Gegenüber dem Verweis des UNO-Generalsekretärs, dass Bonn die Lage verschärfe, hat sich Genscher mit der Behauptung verteidigt, sie verschlechtere sich ohnehin jeden Tag. Das ist ebenso richtig wie die Erkenntnis, dass Europa einen grausamen Krieg vor seiner Haustür nicht hinnehmen könne. Aber es ist nicht genug, denn vor allem kommt es auf das Wie des Eingreifens an. Und da kommen wir nicht an der Einsicht vorbei, dass uns Amerikaner, Briten und Franzosen aus verschiedenen Gründen nicht zu folgen bereit sind.

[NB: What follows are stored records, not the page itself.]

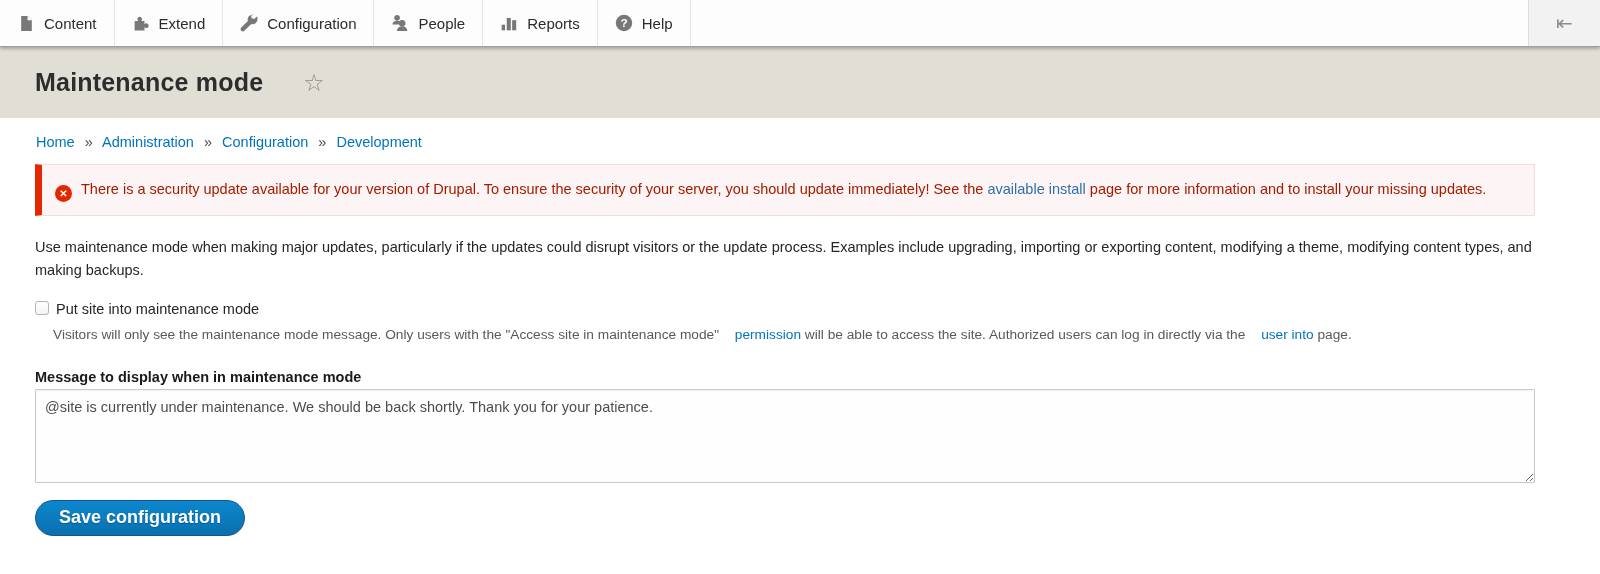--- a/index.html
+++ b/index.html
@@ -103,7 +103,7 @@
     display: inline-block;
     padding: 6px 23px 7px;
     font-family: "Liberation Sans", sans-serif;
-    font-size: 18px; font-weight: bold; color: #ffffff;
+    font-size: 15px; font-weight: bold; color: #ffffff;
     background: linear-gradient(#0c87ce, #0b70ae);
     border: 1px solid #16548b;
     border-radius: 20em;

Insbesondere für Genscher muss das enttäuschend sein, für den hier das Wort gilt, dass nichts schädlicher ist als eine gute Absicht. Als einer der Gralshüter des KSZE-Prozesses hatte er gehofft, dass dessen Prinzipien hilfreich beim Wandel im Osten sein könnten, dass sie sowohl den Zerfall der Sowjetunion bremsen als auch bei der Durchsetzung des Selbstbestimmungsrechtes helfen könnten. Die KSZE ist jedoch so tot wie die alte Weltordnung, aus der sie entstanden ist. Deutsche Außenpolitik ist schwieriger geworden.



Quelle: Dieter Schröder, „Der deutsche Alleingang“, Süddeutsche Zeitung, 21. Dezember 1991.